Dataset entries
* * * *

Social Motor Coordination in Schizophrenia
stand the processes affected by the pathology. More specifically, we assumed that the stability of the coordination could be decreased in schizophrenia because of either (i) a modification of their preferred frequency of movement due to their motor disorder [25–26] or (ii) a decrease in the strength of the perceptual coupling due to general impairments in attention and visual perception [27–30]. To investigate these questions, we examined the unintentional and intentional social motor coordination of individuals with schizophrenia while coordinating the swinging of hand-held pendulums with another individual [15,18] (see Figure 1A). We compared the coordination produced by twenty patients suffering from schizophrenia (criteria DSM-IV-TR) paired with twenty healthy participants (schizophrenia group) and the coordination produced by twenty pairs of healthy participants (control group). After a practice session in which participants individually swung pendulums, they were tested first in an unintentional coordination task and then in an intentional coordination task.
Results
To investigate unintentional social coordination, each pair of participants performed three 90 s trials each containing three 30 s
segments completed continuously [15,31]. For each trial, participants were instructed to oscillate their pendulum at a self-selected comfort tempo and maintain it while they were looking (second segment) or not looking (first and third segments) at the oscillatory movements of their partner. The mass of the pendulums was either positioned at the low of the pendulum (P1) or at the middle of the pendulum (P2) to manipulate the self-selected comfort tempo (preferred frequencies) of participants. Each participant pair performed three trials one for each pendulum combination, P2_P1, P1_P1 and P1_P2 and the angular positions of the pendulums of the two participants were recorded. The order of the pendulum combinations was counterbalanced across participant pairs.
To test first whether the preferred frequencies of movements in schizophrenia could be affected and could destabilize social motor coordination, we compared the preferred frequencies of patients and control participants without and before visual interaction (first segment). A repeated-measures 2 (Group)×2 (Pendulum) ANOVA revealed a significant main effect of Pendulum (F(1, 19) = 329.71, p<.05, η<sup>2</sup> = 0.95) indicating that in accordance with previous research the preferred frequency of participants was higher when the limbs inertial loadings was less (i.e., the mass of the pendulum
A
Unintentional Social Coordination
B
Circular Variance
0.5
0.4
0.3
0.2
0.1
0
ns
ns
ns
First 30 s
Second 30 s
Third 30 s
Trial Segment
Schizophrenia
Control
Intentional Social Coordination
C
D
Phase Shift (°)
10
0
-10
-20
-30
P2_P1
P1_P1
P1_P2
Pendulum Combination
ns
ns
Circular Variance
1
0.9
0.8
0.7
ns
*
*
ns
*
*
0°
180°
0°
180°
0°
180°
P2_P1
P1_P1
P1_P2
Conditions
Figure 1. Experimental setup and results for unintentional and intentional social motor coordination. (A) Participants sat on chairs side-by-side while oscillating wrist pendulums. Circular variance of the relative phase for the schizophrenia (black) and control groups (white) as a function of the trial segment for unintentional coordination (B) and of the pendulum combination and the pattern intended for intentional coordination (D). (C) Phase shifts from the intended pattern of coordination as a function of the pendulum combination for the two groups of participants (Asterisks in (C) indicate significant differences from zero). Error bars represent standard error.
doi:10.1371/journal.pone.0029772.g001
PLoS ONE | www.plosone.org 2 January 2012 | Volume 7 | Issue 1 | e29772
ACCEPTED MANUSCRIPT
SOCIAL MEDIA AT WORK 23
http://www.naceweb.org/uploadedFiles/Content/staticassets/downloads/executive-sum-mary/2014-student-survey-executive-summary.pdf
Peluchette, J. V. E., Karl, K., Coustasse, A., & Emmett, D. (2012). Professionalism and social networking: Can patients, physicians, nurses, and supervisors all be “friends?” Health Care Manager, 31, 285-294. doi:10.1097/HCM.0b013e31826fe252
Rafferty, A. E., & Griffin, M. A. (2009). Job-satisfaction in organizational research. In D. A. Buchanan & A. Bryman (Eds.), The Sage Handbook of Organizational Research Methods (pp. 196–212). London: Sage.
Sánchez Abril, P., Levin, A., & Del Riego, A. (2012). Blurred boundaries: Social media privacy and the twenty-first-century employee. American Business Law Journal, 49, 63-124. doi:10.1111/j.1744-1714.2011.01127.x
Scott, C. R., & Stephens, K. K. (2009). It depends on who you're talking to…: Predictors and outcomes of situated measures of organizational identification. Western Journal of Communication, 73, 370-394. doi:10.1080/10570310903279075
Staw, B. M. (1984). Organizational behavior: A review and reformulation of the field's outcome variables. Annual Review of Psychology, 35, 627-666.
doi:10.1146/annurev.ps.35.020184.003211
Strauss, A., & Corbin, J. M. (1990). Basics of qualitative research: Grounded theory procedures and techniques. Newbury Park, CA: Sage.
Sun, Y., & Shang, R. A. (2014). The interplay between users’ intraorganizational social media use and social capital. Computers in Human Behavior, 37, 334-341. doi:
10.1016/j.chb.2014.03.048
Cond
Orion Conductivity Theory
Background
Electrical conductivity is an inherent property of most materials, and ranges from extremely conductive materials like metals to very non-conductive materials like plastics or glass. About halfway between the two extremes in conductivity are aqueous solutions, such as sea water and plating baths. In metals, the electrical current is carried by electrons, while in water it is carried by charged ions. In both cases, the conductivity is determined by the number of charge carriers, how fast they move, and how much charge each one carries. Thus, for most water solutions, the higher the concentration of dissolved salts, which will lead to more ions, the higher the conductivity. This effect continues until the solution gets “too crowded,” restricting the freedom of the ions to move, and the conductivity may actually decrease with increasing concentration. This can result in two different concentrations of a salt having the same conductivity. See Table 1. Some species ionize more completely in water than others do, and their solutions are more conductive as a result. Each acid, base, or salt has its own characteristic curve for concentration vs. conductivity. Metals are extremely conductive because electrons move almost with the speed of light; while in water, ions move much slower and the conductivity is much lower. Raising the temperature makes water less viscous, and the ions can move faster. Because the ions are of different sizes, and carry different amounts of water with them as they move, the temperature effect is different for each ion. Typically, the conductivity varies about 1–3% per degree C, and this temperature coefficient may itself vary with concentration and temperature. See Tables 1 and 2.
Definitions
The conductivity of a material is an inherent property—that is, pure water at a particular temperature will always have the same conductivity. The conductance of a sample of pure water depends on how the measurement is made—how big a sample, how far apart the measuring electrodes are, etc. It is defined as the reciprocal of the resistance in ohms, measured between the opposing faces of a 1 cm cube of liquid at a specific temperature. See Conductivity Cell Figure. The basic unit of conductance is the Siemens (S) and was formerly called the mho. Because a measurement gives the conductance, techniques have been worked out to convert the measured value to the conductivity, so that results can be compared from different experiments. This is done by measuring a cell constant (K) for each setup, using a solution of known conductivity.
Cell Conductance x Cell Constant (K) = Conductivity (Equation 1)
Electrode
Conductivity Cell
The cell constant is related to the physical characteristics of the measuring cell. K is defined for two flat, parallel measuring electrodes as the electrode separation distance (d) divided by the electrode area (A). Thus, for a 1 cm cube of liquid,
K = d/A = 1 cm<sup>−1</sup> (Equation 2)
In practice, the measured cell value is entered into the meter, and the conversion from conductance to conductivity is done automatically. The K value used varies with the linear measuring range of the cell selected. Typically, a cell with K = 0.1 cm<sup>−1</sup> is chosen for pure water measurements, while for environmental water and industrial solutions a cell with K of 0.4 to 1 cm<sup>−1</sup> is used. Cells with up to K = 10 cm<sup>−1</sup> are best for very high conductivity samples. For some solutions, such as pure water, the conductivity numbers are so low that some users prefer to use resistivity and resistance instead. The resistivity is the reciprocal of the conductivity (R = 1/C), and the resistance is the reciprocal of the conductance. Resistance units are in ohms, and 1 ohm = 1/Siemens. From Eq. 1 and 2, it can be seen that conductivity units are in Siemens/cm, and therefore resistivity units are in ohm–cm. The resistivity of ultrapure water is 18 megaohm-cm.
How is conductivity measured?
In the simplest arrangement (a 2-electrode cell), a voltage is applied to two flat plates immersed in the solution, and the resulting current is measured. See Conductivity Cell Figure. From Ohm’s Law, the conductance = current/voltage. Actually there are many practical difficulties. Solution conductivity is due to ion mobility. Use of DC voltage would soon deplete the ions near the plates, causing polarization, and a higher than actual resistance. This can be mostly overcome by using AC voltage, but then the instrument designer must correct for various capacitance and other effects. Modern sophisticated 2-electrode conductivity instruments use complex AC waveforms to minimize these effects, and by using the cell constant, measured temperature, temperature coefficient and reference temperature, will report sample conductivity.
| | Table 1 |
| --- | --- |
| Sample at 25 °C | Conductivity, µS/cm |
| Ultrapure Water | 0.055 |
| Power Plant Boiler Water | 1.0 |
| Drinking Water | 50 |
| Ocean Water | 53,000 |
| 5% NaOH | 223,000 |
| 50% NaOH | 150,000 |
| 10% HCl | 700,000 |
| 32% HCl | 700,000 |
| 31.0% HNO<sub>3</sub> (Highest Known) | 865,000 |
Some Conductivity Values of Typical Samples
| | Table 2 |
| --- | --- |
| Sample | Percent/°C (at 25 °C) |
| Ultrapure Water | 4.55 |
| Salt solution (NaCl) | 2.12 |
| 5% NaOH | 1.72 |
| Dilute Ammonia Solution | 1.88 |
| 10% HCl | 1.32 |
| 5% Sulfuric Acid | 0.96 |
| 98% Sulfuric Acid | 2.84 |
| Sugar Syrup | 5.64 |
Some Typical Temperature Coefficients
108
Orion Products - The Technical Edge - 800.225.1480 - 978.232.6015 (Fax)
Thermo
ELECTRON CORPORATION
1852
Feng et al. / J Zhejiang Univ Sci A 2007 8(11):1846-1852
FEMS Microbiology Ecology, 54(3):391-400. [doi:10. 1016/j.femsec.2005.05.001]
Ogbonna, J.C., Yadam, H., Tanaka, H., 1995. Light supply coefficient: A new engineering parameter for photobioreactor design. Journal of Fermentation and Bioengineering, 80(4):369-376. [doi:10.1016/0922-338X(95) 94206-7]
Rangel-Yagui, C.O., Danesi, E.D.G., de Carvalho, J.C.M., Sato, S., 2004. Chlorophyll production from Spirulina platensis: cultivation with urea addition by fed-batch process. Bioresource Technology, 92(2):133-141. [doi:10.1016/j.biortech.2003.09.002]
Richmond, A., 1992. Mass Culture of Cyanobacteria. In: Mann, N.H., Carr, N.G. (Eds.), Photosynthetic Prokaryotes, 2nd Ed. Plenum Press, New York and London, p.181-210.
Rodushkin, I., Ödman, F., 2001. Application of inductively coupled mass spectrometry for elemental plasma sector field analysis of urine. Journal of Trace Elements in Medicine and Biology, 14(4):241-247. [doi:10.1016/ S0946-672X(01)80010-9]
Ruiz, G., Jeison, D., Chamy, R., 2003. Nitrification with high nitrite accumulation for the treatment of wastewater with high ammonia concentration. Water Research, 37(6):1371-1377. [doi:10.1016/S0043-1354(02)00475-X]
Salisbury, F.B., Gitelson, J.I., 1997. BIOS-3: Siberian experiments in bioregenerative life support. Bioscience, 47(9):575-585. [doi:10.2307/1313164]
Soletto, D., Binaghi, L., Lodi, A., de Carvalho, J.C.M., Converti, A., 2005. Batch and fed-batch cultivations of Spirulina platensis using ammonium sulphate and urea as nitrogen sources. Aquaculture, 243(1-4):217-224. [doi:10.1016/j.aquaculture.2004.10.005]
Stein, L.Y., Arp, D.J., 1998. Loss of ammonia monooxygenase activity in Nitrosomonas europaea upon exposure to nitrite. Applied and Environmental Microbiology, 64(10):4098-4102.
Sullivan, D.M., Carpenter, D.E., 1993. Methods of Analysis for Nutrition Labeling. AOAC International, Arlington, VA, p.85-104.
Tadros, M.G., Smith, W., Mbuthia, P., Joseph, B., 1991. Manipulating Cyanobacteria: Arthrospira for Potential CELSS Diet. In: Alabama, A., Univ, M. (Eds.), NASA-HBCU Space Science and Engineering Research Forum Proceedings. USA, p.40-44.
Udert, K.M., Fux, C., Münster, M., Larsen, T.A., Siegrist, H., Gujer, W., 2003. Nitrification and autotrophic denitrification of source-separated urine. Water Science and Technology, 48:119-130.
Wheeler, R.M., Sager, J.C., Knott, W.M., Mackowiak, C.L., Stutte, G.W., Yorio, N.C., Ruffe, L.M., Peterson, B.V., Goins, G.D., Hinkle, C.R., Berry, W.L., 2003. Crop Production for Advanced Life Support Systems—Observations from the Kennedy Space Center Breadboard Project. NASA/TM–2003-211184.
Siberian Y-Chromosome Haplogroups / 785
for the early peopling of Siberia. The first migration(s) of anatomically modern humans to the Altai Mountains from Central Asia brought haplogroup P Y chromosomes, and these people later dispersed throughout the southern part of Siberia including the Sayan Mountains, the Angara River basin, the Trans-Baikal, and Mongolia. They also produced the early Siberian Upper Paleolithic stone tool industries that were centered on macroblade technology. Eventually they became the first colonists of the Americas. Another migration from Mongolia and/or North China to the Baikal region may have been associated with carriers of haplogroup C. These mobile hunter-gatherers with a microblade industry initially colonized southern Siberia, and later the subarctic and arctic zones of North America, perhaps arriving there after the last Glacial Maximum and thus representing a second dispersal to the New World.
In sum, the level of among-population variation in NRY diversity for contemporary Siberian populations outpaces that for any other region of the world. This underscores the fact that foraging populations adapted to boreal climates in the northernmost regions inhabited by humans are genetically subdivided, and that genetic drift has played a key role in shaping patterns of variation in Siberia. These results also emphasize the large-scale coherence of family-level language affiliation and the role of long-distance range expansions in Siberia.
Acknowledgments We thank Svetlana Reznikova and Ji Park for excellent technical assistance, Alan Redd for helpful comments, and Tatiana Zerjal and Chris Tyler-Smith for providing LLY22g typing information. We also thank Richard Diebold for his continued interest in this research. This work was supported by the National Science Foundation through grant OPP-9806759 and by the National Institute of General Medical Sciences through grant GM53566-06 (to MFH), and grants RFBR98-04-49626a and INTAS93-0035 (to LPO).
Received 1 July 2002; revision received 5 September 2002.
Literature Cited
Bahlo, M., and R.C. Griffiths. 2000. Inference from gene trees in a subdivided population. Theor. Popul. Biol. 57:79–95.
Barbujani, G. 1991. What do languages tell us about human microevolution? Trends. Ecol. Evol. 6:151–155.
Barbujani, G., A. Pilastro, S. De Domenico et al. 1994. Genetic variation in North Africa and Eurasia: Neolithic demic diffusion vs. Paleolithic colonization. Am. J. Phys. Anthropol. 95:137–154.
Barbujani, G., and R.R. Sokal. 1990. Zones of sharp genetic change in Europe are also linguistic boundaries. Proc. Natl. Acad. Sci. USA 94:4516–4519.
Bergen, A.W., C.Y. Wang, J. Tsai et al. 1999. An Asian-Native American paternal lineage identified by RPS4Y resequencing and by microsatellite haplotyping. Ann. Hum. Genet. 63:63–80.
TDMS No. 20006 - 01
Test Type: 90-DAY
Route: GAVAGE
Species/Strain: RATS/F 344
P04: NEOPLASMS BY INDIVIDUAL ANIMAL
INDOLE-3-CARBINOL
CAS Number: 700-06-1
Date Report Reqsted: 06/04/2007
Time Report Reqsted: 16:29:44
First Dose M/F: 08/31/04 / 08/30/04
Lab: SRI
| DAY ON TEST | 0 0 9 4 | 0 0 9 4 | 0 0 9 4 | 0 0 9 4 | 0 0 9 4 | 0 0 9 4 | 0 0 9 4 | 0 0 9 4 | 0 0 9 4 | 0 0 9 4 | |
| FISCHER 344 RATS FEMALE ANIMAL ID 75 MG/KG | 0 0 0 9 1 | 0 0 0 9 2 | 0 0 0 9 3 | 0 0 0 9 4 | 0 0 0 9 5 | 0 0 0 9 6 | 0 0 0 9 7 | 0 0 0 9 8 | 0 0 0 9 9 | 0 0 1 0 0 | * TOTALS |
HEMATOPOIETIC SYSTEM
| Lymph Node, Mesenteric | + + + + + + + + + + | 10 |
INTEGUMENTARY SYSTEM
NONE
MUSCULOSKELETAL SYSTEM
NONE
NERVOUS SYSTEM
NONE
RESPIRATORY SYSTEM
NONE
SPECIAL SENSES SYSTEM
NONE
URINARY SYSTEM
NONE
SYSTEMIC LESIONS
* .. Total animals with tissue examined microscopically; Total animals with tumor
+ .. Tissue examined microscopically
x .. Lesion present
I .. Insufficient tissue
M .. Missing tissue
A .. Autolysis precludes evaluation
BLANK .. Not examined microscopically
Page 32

* * * *

_TASK GOAL_:
In the entries above, find each line with "experiments" and copy it.

_EXERCISE ANSWER_:
The conductivity of a material is an inherent property—that is, pure water at a particular temperature will always have the same conductivity. The conductance of a sample of pure water depends on how the measurement is made—how big a sample, how far apart the measuring electrodes are, etc. It is defined as the reciprocal of the resistance in ohms, measured between the opposing faces of a 1 cm cube of liquid at a specific temperature. See Conductivity Cell Figure. The basic unit of conductance is the Siemens (S) and was formerly called the mho. Because a measurement gives the conductance, techniques have been worked out to convert the measured value to the conductivity, so that results can be compared from different experiments. This is done by measuring a cell constant (K) for each setup, using a solution of known conductivity.
Salisbury, F.B., Gitelson, J.I., 1997. BIOS-3: Siberian experiments in bioregenerative life support. Bioscience, 47(9):575-585. [doi:10.2307/1313164]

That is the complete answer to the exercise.